A reception and dinner will be held on Saturday, Oct. 18, 5:30-9 p.m. in the Ballroom at the Memorial Union, Kingston Campus. Tickets are $50 per person and may be purchased online or by mail to the URI Alumni Association, 73 Upper College Road, Kingston RI 02881. All proceeds from the event will benefit the DiMaio/Forleo Endowed Scholarship fund.


The evening will feature greetings from President Emeritus Robert L. Carothers on behalf of URI President David M. Dooley, a Keynote address by Talent Development founder Langlois and remarks by members of DiMaio’s family and a video of remembrance.


A remarkable man, DiMaio won the respect and friendship of his colleagues and students at URI from 1969 to 1998. He dedicated his life and career to advancing the cause of expanding educational opportunity for students of color and disadvantaged students. Known as “Mr. D.,” he earned many awards and honors throughout his career. He was the face of a program that still fights for social justice, one student at a time. He died at home on Feb. 20 and hundreds of former students, colleagues and friends gathered from around the nation to mourn with his family.


The formal event on Oct. 18 will celebrate the vision and decades of leadership that built the program into what is affectionately known as “TD Nation.” Now a very strong 46 years old, this well-developed and highly regarded program has a corps of leaders who are well tuned to the mission, strategies, cultural awareness and amount of love that it takes to support students from a variety of backgrounds.


About 70 percent of the TD staff are graduates of the program, many of whom were students while Mr. D. was director, and many say that Mr. D’s motto and legacy of friendship is infused into this nation.


Talent Development leaders say they are delighted that Langlois will return to URI to share his reflections about DiMaio and the program’s earliest years.

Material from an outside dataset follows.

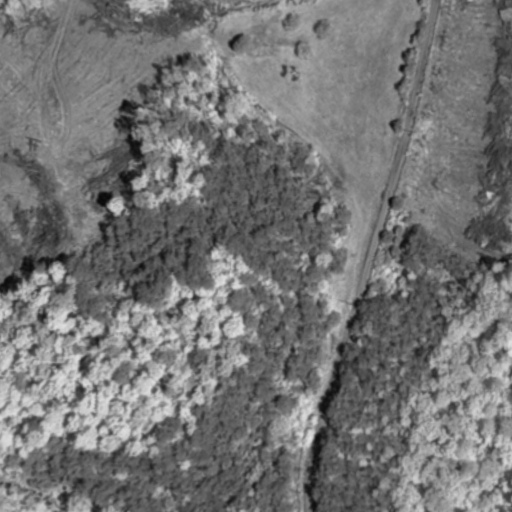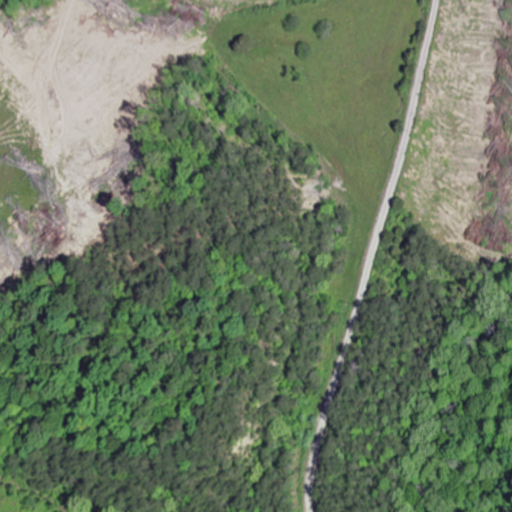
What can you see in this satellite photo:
road: (25, 24)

In fact, the Talent Development program was born in 1968 as expanding access to higher education for all became a focal point for a vast social movement. After receiving his master’s degree at the University of Indiana, Langlois came back to URI with the dream and ambition to get the program he envisioned started at his alma mater.

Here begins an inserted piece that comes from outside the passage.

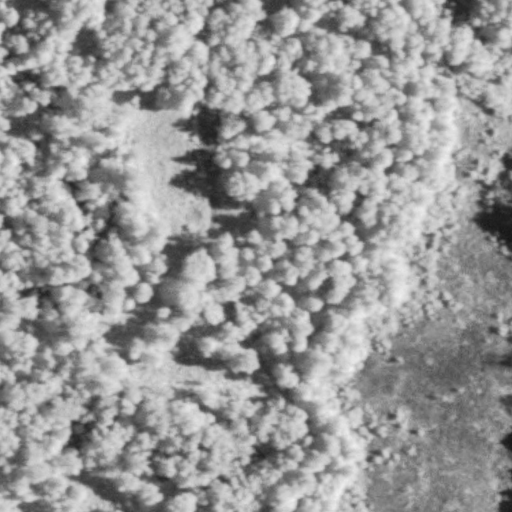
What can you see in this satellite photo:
road: (256, 113)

With administrative approvals and a budget of only $56,000 he set out to start a six-week summer program at URI that would open the doors for students who wanted to pursue a college education but were in some way disadvantaged and unable to attend. When the student numbers doubled the following year, Langlois asked the Rev. Arthur L. Hardge to join and lead the program forward in a meaningful way. Hardge was the first African American to hold a cabinet-level position in then Rhode Island Governor John Chafee’s office. Langlois then recruited Dimaio, who was well known for his innovative work as an educator at the Rhode Island Adult Correctional Institution.


Confident with this inspirational team of leaders who were dedicated to the new program, Langlois moved on to continue his studies at the University of Connecticut and began a distinguished teaching, research, service and consulting career at Worcester State.

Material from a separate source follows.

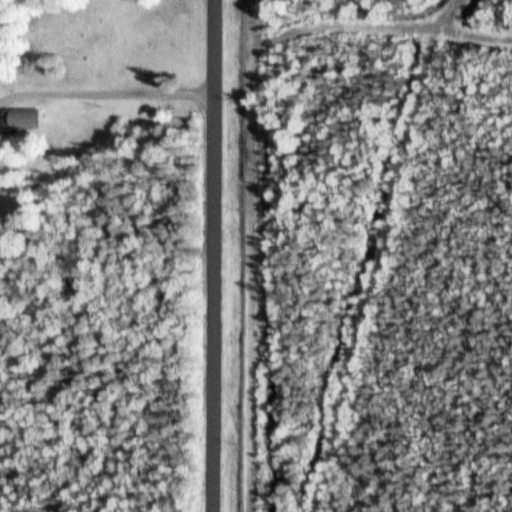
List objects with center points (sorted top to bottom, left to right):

Today, the Wakefield, R.I., resident is the founder and president of Creative Management Associates, a financial industry consulting group and a professor teaching management at Harvard University’s Division of Continuing Education.


As he wrote in a newsletter published by TD in 2004: “TD came about as a need to produce something that needed to get done. It didn’t have to do with color, it didn’t have to do with what was right, it had to do with justice. It was a responsibility to represent the unrepresented.”


With DiMaio’s commitment to that vision, his dedication and unique leadership style, the TD Nation continues to thrive, opening the doors for thousands of today’s Big Thinkers.